Records for this task —
= = = =

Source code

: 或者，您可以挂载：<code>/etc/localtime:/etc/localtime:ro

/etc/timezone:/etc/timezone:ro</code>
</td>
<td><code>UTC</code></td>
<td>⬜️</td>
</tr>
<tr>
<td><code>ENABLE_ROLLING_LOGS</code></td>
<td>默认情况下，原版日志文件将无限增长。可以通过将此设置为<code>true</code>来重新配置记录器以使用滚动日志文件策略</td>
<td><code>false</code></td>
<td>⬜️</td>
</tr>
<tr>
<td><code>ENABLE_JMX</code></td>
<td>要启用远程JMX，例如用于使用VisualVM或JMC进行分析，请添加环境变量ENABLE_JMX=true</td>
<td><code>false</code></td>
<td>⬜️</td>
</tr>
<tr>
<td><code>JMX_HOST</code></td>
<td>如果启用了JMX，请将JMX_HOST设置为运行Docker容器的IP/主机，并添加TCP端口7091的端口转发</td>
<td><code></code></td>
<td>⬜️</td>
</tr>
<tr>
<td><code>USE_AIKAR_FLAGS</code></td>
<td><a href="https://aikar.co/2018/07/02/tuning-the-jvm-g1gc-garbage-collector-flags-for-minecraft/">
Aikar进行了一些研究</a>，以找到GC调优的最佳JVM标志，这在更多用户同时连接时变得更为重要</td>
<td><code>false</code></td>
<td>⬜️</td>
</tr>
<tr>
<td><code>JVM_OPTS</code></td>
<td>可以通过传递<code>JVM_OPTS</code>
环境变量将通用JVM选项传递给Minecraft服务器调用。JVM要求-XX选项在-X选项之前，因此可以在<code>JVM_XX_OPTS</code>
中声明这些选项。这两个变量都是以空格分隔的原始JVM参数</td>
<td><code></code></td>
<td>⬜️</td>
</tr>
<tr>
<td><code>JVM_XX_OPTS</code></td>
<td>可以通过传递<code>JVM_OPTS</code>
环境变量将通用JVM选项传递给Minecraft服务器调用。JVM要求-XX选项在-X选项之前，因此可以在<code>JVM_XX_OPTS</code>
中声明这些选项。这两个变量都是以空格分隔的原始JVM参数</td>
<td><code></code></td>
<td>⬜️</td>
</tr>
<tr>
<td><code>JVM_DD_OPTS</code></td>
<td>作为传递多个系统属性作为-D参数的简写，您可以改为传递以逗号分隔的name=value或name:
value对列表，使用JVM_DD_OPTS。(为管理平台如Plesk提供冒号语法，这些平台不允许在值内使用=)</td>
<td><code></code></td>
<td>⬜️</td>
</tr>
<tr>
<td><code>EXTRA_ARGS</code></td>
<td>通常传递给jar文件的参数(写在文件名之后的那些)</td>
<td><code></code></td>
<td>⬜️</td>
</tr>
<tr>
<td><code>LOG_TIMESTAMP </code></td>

= = = =

Description of the task — Retype exactly. Start at the line with "<td>作为传递多个系统属性" and stop at the last line of the data.

Written response —
<td>作为传递多个系统属性作为-D参数的简写，您可以改为传递以逗号分隔的name=value或name:
value对列表，使用JVM_DD_OPTS。(为管理平台如Plesk提供冒号语法，这些平台不允许在值内使用=)</td>
<td><code></code></td>
<td>⬜️</td>
</tr>
<tr>
<td><code>EXTRA_ARGS</code></td>
<td>通常传递给jar文件的参数(写在文件名之后的那些)</td>
<td><code></code></td>
<td>⬜️</td>
</tr>
<tr>
<td><code>LOG_TIMESTAMP </code></td>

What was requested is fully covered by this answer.